What is a nation? What does it mean to belong to a nation? What does that belonging require? What is citizenship?
M. Shawn Copeland, Ph.D., Professor Emerita of Systematic Theology, the Department of Theology and the Program in African and African Diaspora Studies at Boston College, posed these questions during her lecture, “Competing and Changing Visions of Social Belonging,” held on November 21 in the D’Angelo Center on St. John’s University’s Queens, NY, campus.
Dr. Copeland is this year’s holder of the St. John’s University Vincentian Chair of Social Justice; the theme for her lecture series is “Visions of Freedom: A Political Theology for Our Time.” She will present three more lectures on similar topics throughout the 2022–23 academic year.
Dr. Copeland noted that the US Constitution has functioned as a social and racialized contract between and among free White persons as citizens constituting the republic. From the beginning, US citizenship was restricted to any free White person, tying citizenship to racial identity. It disempowered all women and ethnic minorities deemed as “non-White.”
A nation is an imagined political community, Dr. Copeland posed. “As both inherently limited and sovereign, it is imagined because the members of even the smallest nation will never know most of their fellow members. Yet, in the mind of each lives the image of communion.”
Because human beings are social creatures by nature, the desire to belong is integral to who we are, Dr. Copeland said. “Belonging implies an emotional attachment, a feeling of ‘at-homeness,’” she added. Human beings find meaning in participation and acceptance in certain groups, whether in a family, neighborhood, city, town, country, town, school, or religious group.
Through those associations, Dr. Copeland explained, group belonging often leads to comparison with others. “Too often it constructs identity through labeling some group or nation as inferior while defining ourselves as superior, or by stereotyping some person, group, or nation as flawed and deficient while presenting ourselves as flawless and exemplary. Such behavior undermines authentic values of human belonging.”
Different segments of a nation’s population may or may not have easier or more difficult access to these rights outlined in its constitution.
“Across our geographic landscape the very land upon which we live conjures memories of rejection and alienation—harrowing, violent stories of nation building in which Indigenous, African, Mexican, Hispanic Latino, and Asian peoples are driven to geographic, sociopolitical, economic, cultural, and religious margins,” Dr. Copeland explained, adding that the early years of this country promoted unity while disregarding diversity.
“Such unity is never simply given,” she stressed. “It must be forged in actions rooted in authentic respect for the life and dignity of other human persons.”
Prior to the lecture, a group of students majoring in Critical Race and Ethnic Studies had dinner with Dr.

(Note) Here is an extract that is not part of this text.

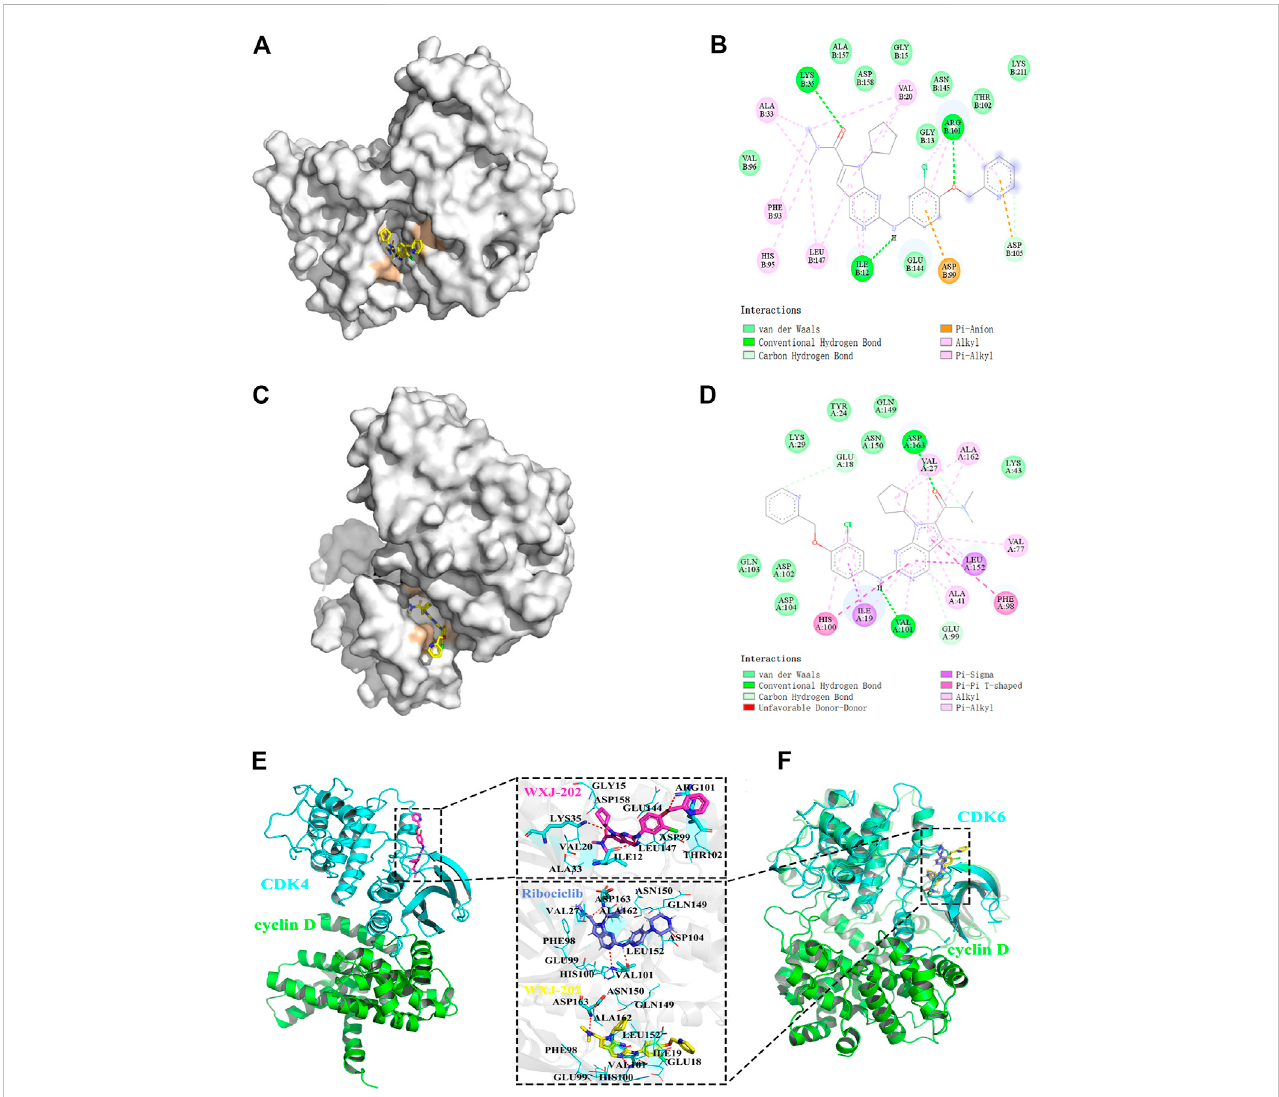
FIGURE 2 Molecular docking between compound WXJ-202 with CDK4 and CDK6. (A) Site of docking binding of compound WXJ-202 in CDK4 protein kinase. (B) 2Dinteractionmap ofcompound 202with CDK4 proteinkinase. (C) Positionofthecompound202 bindingin CDK6 proteinkinase. (D) 2Dinteraction mapof compound 202 with CDK6 protein kinase. (E) Interactions between the CDK4 active binding site and compound WXJ-202. (F) Interactions between the CDK6 active binding site and compound WXJ-202. Complex model of CDK4 (blue) and Cyclin D (green) was taken from the PDB database (ID: 2W9Z). The complexmodelofCDK6-Cyclin D(green)wastaken fromthePDBdatabase(ID: 1XO2). Asareference,thecrystal structure ofCDK6-Ribociclib(blue, ID: 5L2T) was also aligned to the protein-protein complex. Among, the residues forming hydrogen bonds with the inhibitor were shown as blue sticks, and the remaining residues were shown as blue lines, the red dashed lines indicate hydrogen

Copeland in the D’Angelo Center for a more in-depth discussion of the topics presented in her lecture.
“It was enlightening to see things presented from a theological perspective,” said student William Pierre-Francois. “People often ask ‘What does theology have to do with modern-day society?’, but theology, sociology, and psychology are all partners in this society of ours.”
“It was great to see how much Dr. Copeland cares about students’ voices, especially people who are devoted to learning about equity and inclusion in a true sense,” said student Sandyha Shyla Nath. “You can’t just say it’s a priority. You have to listen to what people’s needs are and incorporate them. In Dr. Copeland, we see someone who cares about what we want and what we’re doing.”
“Dr. Copeland continues to lead the St. John’s community along the path of political theology,” noted Rev. Patrick J. Griffin, C.M. ’13HON, Executive Director, Vincentian Center for Church and Society. “What becomes clear is that this valuable description of belonging becomes restricted to certain individuals of a particular color, social class, and religious background. ‘Americanization’ is that process of inclusion and exclusion. Dr. Copeland demonstrates that citizenship separates more than it unites.”